Task to carry out →
Select from the data all lines with the word "acné".
☆ ☆ ☆
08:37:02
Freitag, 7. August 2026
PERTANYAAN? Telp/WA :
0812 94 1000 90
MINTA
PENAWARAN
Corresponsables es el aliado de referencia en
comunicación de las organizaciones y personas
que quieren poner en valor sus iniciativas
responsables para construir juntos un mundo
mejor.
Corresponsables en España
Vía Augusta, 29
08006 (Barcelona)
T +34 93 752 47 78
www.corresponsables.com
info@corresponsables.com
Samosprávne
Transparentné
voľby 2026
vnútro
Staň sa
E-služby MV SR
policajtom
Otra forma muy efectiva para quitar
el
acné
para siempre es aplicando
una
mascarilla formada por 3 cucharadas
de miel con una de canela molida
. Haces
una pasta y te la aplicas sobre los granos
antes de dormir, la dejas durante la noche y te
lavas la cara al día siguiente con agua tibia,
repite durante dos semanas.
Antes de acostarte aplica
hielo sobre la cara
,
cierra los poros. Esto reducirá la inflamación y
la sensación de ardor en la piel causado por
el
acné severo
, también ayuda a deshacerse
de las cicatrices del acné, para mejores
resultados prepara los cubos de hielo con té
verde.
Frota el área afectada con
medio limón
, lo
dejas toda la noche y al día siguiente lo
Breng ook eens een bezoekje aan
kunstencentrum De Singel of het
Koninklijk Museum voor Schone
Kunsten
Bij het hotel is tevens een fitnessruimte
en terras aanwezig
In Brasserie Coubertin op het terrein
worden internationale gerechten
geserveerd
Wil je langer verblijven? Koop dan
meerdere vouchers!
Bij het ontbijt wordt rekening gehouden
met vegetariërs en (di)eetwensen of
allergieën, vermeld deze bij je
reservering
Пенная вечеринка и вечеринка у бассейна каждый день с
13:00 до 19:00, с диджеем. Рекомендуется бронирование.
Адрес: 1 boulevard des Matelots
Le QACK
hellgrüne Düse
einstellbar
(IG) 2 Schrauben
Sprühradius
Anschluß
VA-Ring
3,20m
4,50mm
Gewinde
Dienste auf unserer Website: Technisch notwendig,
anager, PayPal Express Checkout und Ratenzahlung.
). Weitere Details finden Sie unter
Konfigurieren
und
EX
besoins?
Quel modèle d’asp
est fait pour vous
☆ ☆ ☆
Written solution →
acné
acné severo
de las cicatrices del acné, para mejores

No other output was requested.